SHORT TASK:
Retype every line of the listing below without any change.
━━━ DATASET RECORDS ━━━
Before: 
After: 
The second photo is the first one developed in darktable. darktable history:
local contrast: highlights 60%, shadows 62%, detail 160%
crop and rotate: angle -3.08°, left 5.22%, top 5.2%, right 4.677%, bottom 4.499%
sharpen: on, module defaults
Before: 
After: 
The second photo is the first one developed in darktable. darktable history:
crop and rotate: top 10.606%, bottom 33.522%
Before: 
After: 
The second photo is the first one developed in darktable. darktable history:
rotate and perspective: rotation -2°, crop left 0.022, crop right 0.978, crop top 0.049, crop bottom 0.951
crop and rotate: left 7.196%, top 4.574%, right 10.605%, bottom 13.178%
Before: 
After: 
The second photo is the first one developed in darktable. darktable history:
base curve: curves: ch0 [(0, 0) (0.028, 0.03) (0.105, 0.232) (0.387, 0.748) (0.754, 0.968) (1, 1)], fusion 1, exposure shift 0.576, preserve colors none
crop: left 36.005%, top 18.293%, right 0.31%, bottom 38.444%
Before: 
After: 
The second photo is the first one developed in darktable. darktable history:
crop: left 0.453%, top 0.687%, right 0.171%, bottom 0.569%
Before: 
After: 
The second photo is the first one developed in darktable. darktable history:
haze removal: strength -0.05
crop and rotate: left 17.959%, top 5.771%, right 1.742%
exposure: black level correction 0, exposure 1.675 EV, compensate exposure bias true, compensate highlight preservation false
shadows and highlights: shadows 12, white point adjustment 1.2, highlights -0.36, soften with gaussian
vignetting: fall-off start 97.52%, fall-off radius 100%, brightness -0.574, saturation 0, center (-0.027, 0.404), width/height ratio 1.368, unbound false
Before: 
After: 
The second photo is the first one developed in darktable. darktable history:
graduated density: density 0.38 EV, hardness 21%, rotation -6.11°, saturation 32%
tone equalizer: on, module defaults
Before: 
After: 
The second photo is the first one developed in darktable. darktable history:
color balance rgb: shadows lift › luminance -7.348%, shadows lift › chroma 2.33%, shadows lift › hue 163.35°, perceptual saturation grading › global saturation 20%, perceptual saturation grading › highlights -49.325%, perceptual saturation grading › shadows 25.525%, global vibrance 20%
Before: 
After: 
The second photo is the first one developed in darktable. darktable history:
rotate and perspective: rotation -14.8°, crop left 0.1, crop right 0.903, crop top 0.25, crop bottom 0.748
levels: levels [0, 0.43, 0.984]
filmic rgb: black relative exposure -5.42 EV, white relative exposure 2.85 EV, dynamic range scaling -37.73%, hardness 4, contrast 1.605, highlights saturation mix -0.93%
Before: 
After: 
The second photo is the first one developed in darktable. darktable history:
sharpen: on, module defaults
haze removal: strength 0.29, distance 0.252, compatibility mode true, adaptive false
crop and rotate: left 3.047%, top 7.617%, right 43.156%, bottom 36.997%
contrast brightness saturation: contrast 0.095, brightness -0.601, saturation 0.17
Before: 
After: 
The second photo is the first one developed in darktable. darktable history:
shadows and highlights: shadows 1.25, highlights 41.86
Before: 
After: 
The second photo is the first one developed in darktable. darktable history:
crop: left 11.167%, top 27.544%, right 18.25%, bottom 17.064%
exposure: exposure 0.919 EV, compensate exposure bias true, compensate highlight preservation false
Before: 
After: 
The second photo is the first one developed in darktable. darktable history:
━━━
WRITTEN SOLUTION:
Before: 
After: 
The second photo is the first one developed in darktable. darktable history:
local contrast: highlights 60%, shadows 62%, detail 160%
crop and rotate: angle -3.08°, left 5.22%, top 5.2%, right 4.677%, bottom 4.499%
sharpen: on, module defaults
Before: 
After: 
The second photo is the first one developed in darktable. darktable history:
crop and rotate: top 10.606%, bottom 33.522%
Before: 
After: 
The second photo is the first one developed in darktable. darktable history:
rotate and perspective: rotation -2°, crop left 0.022, crop right 0.978, crop top 0.049, crop bottom 0.951
crop and rotate: left 7.196%, top 4.574%, right 10.605%, bottom 13.178%
Before: 
After: 
The second photo is the first one developed in darktable. darktable history:
base curve: curves: ch0 [(0, 0) (0.028, 0.03) (0.105, 0.232) (0.387, 0.748) (0.754, 0.968) (1, 1)], fusion 1, exposure shift 0.576, preserve colors none
crop: left 36.005%, top 18.293%, right 0.31%, bottom 38.444%
Before: 
After: 
The second photo is the first one developed in darktable. darktable history:
crop: left 0.453%, top 0.687%, right 0.171%, bottom 0.569%
Before: 
After: 
The second photo is the first one developed in darktable. darktable history:
haze removal: strength -0.05
crop and rotate: left 17.959%, top 5.771%, right 1.742%
exposure: black level correction 0, exposure 1.675 EV, compensate exposure bias true, compensate highlight preservation false
shadows and highlights: shadows 12, white point adjustment 1.2, highlights -0.36, soften with gaussian
vignetting: fall-off start 97.52%, fall-off radius 100%, brightness -0.574, saturation 0, center (-0.027, 0.404), width/height ratio 1.368, unbound false
Before: 
After: 
The second photo is the first one developed in darktable. darktable history:
graduated density: density 0.38 EV, hardness 21%, rotation -6.11°, saturation 32%
tone equalizer: on, module defaults
Before: 
After: 
The second photo is the first one developed in darktable. darktable history:
color balance rgb: shadows lift › luminance -7.348%, shadows lift › chroma 2.33%, shadows lift › hue 163.35°, perceptual saturation grading › global saturation 20%, perceptual saturation grading › highlights -49.325%, perceptual saturation grading › shadows 25.525%, global vibrance 20%
Before: 
After: 
The second photo is the first one developed in darktable. darktable history:
rotate and perspective: rotation -14.8°, crop left 0.1, crop right 0.903, crop top 0.25, crop bottom 0.748
levels: levels [0, 0.43, 0.984]
filmic rgb: black relative exposure -5.42 EV, white relative exposure 2.85 EV, dynamic range scaling -37.73%, hardness 4, contrast 1.605, highlights saturation mix -0.93%
Before: 
After: 
The second photo is the first one developed in darktable. darktable history:
sharpen: on, module defaults
haze removal: strength 0.29, distance 0.252, compatibility mode true, adaptive false
crop and rotate: left 3.047%, top 7.617%, right 43.156%, bottom 36.997%
contrast brightness saturation: contrast 0.095, brightness -0.601, saturation 0.17
Before: 
After: 
The second photo is the first one developed in darktable. darktable history:
shadows and highlights: shadows 1.25, highlights 41.86
Before: 
After: 
The second photo is the first one developed in darktable. darktable history:
crop: left 11.167%, top 27.544%, right 18.25%, bottom 17.064%
exposure: exposure 0.919 EV, compensate exposure bias true, compensate highlight preservation false
Before: 
After: 
The second photo is the first one developed in darktable. darktable history:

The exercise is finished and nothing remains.